>> start Source document
In sum, according to Rose, the team is really just extending to
the vendors the risk management that it does for its own business. "As is
stated frequently, you can outsource functions, but you can't outsource the
risk," he says. "You maintain ownership of the risk."


"You
can outsource functions. But you cannot outsource risk. You maintain
ownership of risk"



-Stanley Rose, MD, Risk Management and e-Business, The Bank of
New York

Risk-Management Strategies

Risk managers need to determine risk tolerance for various facets of
performance that might be compromised during the life of the contract. One
important step is to check with your own insurance broker or carrier to
determine the extent of coverage.

"You first have to identify the risks that exist or may
exist, determine the company's risk-tolerance levels, and then determine what
controls can or should be put in place to mitigate those risks to keep them
within acceptable risk tolerance levels," says Michael Rasmussen, VP, Risk
and Compliance Research, Forrester Research.

The next step is to determine what the controls will cost.
"If the cost to implement the risk controls are higher than the projected
savings of the outsourcing relationship, then it doesn't make sense to move
forward," says Rasmussen.

According to the Gartner Group, only 20% of unplanned IT outages
are attributed to disasters and other external events. The remaining 80% are due
to internal issues, such as application failures and operation errors. Thus, it
is important to determine what kind of internal strategies the outsourcing
provider has in place to prevent interruptions.
>> end Source document
>> start Information shown
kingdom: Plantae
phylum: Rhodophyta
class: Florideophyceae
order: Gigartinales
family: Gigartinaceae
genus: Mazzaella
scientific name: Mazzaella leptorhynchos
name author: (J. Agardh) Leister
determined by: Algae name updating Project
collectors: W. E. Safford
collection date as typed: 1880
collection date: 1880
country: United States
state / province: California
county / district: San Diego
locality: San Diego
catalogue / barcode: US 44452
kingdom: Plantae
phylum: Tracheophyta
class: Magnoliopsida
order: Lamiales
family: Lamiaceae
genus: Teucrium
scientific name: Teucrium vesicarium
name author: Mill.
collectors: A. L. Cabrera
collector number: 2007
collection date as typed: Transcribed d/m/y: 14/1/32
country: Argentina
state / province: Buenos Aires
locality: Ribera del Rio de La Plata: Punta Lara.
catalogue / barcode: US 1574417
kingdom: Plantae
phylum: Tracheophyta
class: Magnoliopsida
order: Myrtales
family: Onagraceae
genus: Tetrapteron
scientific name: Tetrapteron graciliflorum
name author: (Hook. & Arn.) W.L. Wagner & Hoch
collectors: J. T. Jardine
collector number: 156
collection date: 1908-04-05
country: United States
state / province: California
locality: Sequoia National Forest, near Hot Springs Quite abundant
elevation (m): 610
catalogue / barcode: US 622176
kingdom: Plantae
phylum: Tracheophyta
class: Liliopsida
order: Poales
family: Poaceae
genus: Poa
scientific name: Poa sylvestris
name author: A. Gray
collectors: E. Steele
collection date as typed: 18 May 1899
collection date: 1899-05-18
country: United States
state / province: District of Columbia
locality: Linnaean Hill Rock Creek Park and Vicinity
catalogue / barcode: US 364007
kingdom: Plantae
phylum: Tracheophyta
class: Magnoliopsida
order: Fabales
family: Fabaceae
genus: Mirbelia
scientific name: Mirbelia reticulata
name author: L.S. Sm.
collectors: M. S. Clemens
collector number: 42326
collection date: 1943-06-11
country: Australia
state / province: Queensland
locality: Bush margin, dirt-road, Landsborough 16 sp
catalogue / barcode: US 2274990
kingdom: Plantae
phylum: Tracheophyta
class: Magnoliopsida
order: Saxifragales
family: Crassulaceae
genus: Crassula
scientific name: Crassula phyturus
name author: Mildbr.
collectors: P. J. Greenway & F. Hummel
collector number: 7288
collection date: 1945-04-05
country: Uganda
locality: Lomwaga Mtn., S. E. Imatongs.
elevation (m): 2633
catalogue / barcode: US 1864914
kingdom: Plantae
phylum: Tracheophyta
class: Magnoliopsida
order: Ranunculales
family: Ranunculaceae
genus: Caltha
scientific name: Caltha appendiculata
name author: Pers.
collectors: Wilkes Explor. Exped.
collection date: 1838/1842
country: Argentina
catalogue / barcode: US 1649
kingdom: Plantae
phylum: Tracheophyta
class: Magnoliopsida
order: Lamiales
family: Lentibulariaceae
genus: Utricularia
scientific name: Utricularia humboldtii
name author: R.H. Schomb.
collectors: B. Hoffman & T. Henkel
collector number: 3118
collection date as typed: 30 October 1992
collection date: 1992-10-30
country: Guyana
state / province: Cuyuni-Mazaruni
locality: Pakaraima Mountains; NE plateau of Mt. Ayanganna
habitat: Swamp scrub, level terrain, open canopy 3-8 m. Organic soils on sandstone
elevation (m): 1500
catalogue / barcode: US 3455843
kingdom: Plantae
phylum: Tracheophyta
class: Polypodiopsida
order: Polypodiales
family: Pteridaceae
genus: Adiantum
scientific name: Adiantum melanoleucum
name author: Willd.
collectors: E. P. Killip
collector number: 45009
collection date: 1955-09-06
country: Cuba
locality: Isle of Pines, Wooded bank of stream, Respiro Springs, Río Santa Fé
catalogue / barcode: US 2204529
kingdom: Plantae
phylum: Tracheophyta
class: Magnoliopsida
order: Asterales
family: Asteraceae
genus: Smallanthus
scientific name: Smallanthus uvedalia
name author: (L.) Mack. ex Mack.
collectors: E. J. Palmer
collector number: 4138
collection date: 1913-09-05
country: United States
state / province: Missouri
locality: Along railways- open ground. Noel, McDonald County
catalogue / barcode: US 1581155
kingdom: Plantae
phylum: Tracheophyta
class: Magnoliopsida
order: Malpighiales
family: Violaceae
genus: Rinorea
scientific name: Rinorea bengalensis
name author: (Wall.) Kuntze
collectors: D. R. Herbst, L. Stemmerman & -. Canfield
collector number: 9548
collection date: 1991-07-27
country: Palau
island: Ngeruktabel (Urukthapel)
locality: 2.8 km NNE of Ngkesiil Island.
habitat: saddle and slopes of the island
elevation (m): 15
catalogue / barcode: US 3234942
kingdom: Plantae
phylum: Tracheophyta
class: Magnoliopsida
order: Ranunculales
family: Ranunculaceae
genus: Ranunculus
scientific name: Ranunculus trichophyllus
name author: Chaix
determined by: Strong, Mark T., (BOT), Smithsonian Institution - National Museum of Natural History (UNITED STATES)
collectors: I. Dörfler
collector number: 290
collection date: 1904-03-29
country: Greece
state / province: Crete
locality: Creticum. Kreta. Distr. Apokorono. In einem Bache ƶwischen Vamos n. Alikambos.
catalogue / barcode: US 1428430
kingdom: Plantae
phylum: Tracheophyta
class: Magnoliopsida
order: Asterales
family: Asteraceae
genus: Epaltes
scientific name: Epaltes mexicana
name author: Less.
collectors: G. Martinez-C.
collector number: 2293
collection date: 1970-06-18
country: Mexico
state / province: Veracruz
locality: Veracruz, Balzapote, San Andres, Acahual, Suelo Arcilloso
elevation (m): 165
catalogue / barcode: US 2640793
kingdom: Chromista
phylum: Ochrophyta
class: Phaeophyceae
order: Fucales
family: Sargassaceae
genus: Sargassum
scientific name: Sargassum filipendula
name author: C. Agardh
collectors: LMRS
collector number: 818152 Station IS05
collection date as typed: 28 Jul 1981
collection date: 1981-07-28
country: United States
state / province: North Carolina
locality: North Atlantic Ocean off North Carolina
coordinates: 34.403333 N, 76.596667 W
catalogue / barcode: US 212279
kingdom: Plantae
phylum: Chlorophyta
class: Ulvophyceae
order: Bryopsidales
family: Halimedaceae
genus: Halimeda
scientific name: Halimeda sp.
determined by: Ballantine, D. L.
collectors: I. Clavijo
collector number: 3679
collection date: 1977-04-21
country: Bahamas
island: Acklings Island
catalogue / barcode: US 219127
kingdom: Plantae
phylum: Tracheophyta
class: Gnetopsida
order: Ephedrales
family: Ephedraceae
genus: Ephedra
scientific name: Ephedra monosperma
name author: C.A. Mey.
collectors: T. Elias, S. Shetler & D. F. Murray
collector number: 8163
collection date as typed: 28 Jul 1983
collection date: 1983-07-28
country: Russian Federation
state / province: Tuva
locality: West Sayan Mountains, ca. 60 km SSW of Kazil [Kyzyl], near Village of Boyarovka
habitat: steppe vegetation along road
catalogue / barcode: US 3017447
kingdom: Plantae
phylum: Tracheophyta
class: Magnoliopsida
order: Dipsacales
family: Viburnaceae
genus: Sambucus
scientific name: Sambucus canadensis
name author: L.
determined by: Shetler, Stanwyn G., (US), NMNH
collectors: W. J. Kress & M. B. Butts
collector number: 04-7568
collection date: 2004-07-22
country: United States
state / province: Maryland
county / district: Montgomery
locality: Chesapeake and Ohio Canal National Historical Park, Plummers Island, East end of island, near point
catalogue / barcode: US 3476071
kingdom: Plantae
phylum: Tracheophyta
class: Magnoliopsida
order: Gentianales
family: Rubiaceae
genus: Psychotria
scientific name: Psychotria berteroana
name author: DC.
>> end Information shown
Prompt → List every organization named in the outsourcing-risk excerpt.

Final answer →
The Bank of New York
Forrester Research
the Gartner Group